↓

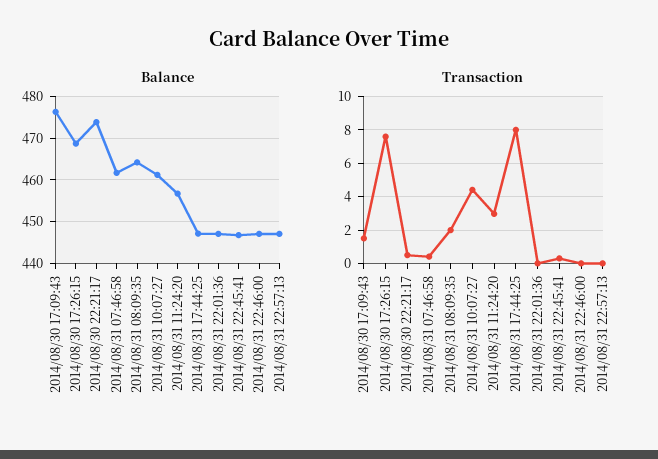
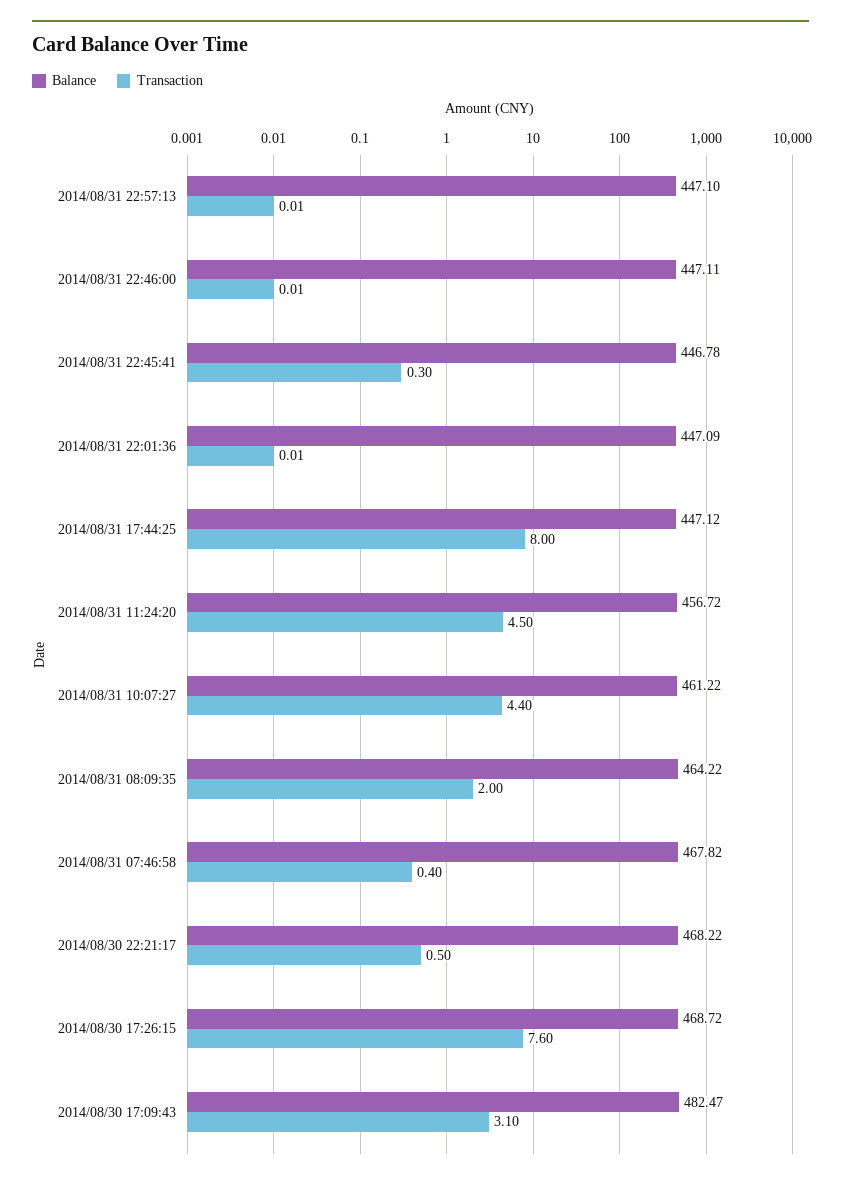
  {
    "Balance": {
-     "2014/08/30 17:09:43": 476,
+     "2014/08/30 17:09:43": 482.47,
      "2014/08/30 17:26:15": 468.72,
-     "2014/08/30 22:21:17": 474,
+     "2014/08/30 22:21:17": 468.22,
-     "2014/08/31 07:46:58": 462,
+     "2014/08/31 07:46:58": 467.82,
      "2014/08/31 08:09:35": 464.22,
      "2014/08/31 10:07:27": 461.22,
      "2014/08/31 11:24:20": 456.72,
      "2014/08/31 17:44:25": 447.12,
      "2014/08/31 22:01:36": 447.09,
      "2014/08/31 22:45:41": 446.78,
      "2014/08/31 22:46:00": 447.11,
      "2014/08/31 22:57:13": 447.1
    },
    "Transaction": {
-     "2014/08/30 17:09:43": 1.5,
+     "2014/08/30 17:09:43": 3.1,
      "2014/08/30 17:26:15": 7.6,
      "2014/08/30 22:21:17": 0.5,
      "2014/08/31 07:46:58": 0.4,
      "2014/08/31 08:09:35": 2,
      "2014/08/31 10:07:27": 4.4,
-     "2014/08/31 11:24:20": 3,
+     "2014/08/31 11:24:20": 4.5,
      "2014/08/31 17:44:25": 8,
      "2014/08/31 22:01:36": 0.01,
      "2014/08/31 22:45:41": 0.3,
      "2014/08/31 22:46:00": 0.01,
      "2014/08/31 22:57:13": 0.01
    }
  }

↑

# [Work instruction]
Leaving every picture aside, repeat the listing exactly.

# [Output below]
  {
    "Balance": {
-     "2014/08/30 17:09:43": 476,
+     "2014/08/30 17:09:43": 482.47,
      "2014/08/30 17:26:15": 468.72,
-     "2014/08/30 22:21:17": 474,
+     "2014/08/30 22:21:17": 468.22,
-     "2014/08/31 07:46:58": 462,
+     "2014/08/31 07:46:58": 467.82,
      "2014/08/31 08:09:35": 464.22,
      "2014/08/31 10:07:27": 461.22,
      "2014/08/31 11:24:20": 456.72,
      "2014/08/31 17:44:25": 447.12,
      "2014/08/31 22:01:36": 447.09,
      "2014/08/31 22:45:41": 446.78,
      "2014/08/31 22:46:00": 447.11,
      "2014/08/31 22:57:13": 447.1
    },
    "Transaction": {
-     "2014/08/30 17:09:43": 1.5,
+     "2014/08/30 17:09:43": 3.1,
      "2014/08/30 17:26:15": 7.6,
      "2014/08/30 22:21:17": 0.5,
      "2014/08/31 07:46:58": 0.4,
      "2014/08/31 08:09:35": 2,
      "2014/08/31 10:07:27": 4.4,
-     "2014/08/31 11:24:20": 3,
+     "2014/08/31 11:24:20": 4.5,
      "2014/08/31 17:44:25": 8,
      "2014/08/31 22:01:36": 0.01,
      "2014/08/31 22:45:41": 0.3,
      "2014/08/31 22:46:00": 0.01,
      "2014/08/31 22:57:13": 0.01
    }
  }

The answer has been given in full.